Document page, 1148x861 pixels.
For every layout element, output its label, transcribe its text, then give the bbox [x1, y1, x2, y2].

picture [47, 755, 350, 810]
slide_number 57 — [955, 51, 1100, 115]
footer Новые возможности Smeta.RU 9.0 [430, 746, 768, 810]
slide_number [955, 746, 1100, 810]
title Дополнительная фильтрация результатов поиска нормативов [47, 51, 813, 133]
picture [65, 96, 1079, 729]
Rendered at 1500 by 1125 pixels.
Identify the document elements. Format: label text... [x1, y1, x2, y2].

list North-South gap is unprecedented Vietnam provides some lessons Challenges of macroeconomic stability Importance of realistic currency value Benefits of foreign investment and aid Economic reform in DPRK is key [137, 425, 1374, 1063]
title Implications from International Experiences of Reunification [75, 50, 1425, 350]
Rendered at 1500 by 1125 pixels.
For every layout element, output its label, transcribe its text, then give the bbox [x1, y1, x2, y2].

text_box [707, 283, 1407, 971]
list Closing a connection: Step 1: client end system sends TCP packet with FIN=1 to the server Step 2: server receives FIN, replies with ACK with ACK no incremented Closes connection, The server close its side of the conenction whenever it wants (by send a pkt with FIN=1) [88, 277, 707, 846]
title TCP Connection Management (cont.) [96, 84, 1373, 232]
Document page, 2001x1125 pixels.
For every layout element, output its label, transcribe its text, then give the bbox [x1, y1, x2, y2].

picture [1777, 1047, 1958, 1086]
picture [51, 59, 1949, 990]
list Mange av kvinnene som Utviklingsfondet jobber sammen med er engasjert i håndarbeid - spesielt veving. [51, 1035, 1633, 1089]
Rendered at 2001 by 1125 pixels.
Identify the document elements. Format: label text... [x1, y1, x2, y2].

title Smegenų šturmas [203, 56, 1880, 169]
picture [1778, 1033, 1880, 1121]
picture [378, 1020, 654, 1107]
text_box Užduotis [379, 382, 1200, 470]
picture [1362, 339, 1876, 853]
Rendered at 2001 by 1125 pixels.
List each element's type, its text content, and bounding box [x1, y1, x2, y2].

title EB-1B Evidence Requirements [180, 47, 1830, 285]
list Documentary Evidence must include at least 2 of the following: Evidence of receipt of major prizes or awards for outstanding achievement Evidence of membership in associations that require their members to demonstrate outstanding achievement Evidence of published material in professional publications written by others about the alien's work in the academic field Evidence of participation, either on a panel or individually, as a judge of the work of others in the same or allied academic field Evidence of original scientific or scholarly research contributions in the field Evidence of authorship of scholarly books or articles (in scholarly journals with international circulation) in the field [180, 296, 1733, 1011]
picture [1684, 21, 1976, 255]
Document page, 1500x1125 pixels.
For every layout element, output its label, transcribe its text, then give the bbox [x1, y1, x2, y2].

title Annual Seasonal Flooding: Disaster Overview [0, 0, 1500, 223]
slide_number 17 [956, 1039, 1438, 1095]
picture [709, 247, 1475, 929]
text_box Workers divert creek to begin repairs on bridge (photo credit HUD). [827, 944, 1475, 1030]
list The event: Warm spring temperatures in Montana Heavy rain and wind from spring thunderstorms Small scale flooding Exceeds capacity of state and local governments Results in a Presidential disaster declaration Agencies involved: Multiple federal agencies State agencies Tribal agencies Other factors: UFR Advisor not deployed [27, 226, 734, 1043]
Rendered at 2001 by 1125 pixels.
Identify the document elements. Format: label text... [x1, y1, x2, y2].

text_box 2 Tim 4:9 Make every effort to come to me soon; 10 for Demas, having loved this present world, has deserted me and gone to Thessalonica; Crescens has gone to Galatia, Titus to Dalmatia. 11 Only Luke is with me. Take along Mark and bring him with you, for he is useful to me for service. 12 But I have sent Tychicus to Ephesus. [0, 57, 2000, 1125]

### Your task:
For the records above, how many lines contain the word "page"? Reply with the number only.

### Written solution:
3